___ Source data ___

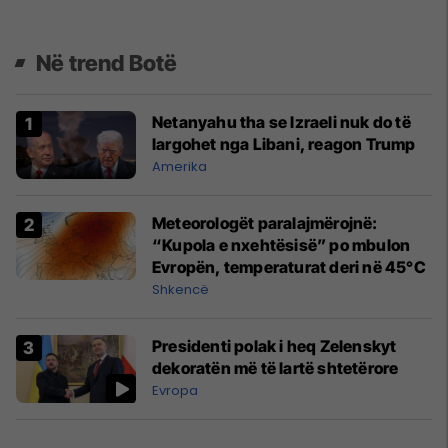
Në trend Botë
Netanyahu tha se Izraeli nuk do të
largohet nga Libani, reagon Trump
Amerika
Meteorologët paralajmërojnë:
“Kupola e nxehtësisë” po mbulon
Evropën, temperaturat deri në 45°C
Shkencë
Presidenti polak i heq Zelenskyt
dekoratën më të lartë shtetërore
Evropa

___

Print all the material above exactly, and drop the images.

Result of the exercise
Në trend Botë
Netanyahu tha se Izraeli nuk do të
largohet nga Libani, reagon Trump
Amerika
Meteorologët paralajmërojnë:
“Kupola e nxehtësisë” po mbulon
Evropën, temperaturat deri në 45°C
Shkencë
Presidenti polak i heq Zelenskyt
dekoratën më të lartë shtetërore
Evropa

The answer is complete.